A majority of Americans would pay more to curb climate change

A new poll shows that U.S. citizens are ready to pay for climate action and will support politicians who'll make it happen. Photo credit: Josh Thompson (cc)

A new poll shows that Americans are willing to pay more to curb climate change. The very same poll also shows that people are more likely to support politicians that seeks to address the climate crisis.

According to the Bloomberg National Poll, nearly a two-to-one margin, 62 percent to 33 percent, say they are prepared to pay more for energy if it would result in a reduction of carbon emissions. “It is a rare poll where people responding will stand up and say ‘tax me,’” said J. Ann Selzer, who conducted the poll for Bloomberg.

The result differs depending on people’s political affiliations. Only 46 percent of Republicans are willing to accept higher energy bills, with 49 percent being against such climate policies. This result can be compared to the 82 percent of Democrats and 60 percent of independents who are in favor of higher energy bills to curb carbon emissions.

Government officials expect that, if approved, Obama’s historic plan to cut carbon emissions will result in a 10 percent increase in electric utility rates by 2030.

More than half of the respondents – mainly female, young and independent people – say they want to see climate policies from the U.S. government. They would also back candidates in the midterm elections that supports political measures to curb climate change.
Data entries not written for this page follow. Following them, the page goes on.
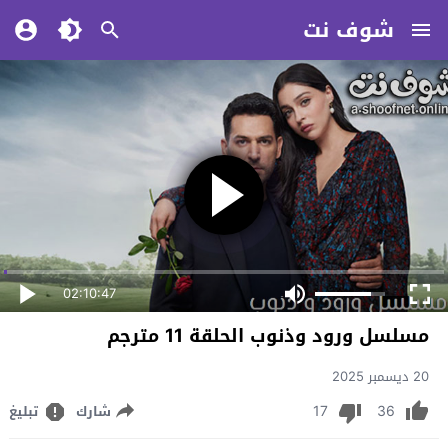
شوف نت
02:10:47
مسلسل ورود وذنوب الحلقة 11 مترجم
20 ديسمبر 2025
17
36
شارك
تبليغ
But again, the poll shows the deep divide between U.S. political lines. 70 percent of Democrats and 51 percent of independents say they are more likely to support pro-climate candidates. But only 28 percent of Republicans would do the same.

The Bloomberg poll also shows that a majority see climate change as a threat, with 46 percent of the respondents classifying it as a “major” threat and 27 percent as a “minor threat.” Disappointingly, it seems that 43 percent of the respondents believe that climate scientists “manipulate their findings for political reasons” – with only 48 percent saying that they “trust” the warnings from scientists.